La décision stratégique d'Ethereum de donner la priorité à l'évolutivité de couche 2 via des cumuls a été en partie qualifiée d'échec, car des chaînes concurrentes comme Tron et Solana sont actuellement en tête des frais de réseau. Quelle que soit la façon dont les critiques jugent la décision de subventionner les coûts de déploiement, aucun « tueur d’Ethereum » n’a réussi à égaler sa valeur monétaire. Même Hyperliquid, qui connaît un grand succès, conserve un TVL relativement modeste de 1,5 milliard de dollars.
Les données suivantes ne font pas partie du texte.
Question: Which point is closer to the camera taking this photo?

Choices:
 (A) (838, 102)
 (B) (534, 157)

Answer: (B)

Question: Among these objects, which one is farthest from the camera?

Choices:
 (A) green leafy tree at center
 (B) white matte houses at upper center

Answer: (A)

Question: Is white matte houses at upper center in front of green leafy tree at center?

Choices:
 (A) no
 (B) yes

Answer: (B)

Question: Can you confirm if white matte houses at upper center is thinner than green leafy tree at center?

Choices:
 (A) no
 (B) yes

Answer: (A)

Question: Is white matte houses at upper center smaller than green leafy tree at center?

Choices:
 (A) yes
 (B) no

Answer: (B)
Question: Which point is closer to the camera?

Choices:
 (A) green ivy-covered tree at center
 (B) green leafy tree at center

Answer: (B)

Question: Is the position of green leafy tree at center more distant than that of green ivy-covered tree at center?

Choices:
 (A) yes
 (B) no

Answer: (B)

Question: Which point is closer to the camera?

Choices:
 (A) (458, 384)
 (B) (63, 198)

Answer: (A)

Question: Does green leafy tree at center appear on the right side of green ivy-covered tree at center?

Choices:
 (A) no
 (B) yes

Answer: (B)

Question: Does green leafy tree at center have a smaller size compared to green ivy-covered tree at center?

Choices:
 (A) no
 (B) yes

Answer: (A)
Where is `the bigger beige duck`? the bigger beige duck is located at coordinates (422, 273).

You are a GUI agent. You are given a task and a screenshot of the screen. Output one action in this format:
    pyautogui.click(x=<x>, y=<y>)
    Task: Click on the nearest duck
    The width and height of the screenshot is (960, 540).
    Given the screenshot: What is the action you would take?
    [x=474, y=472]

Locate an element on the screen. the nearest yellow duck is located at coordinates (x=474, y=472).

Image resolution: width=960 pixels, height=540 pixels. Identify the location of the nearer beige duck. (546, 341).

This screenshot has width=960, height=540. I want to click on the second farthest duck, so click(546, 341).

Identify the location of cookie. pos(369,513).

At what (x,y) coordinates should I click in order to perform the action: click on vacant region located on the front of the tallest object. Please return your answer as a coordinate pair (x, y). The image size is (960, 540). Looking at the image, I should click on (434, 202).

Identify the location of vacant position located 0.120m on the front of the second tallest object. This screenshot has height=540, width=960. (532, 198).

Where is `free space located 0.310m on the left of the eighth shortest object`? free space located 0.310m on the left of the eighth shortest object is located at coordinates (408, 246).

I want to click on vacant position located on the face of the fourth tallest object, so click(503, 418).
Blockchains classées par valeur totale verrouillée, USD. Source : DéfiLlama

Vitalik Buterin, co-fondateur et architecte principal d'Ethereum, a récemment exprimé son intention de réduire la dépendance à l'égard des cumuls en ciblant l'évolutivité de la couche de base. Selon Buterin, les changements proposés incluent la vérification des blocs parallèles, l'alignement des coûts du gaz sur le temps d'exécution réel et la mise en œuvre d'une machine virtuelle Ethereum sans connaissance (ZK-EVM).

Ces mises à jour seront mises en œuvre progressivement. Buterin recommande qu'une minorité du réseau participe dans un premier temps avant de passer à des systèmes de confirmation de bloc obligatoires reposant sur ZK-EVM. De plus, Ethereum maintient une feuille de route claire pour naviguer dans l’ère de l’informatique quantique, qui comprend des signatures de couche consensus basées sur des systèmes de preuve axés sur la confidentialité.

En rapport: Pourquoi les institutions préfèrent toujours Ethereum malgré des blockchains plus rapides

Buterin a admis que les signatures résistantes quantiques sont nettement plus grandes et plus difficiles à vérifier, notant que les solutions basées sur les réseaux sont actuellement inefficaces. Par conséquent, la solution proposée implique de corriger la signature récursive au niveau du protocole et l’agrégation de preuves tout en développant des précompilations mathématiques vectorisées pour réduire les coûts de gaz. Bien que le réseau Ethereum ne soit pas encore parfait, il existe une voie viable d’évolutivité.

Avant de considérer l’ETH comme un échec, il est nécessaire d’analyser ce qui a fait le succès du réseau par rapport aux blockchains concurrentes axées sur les DApp. La décentralisation et la confiance nécessitent des années, voire des décennies, pour s’établir. L’ETH conserve un avantage significatif en tant que premier arrivé et semble bien placé pour capter une future augmentation de la demande d’activités onchain de niveau institutionnel.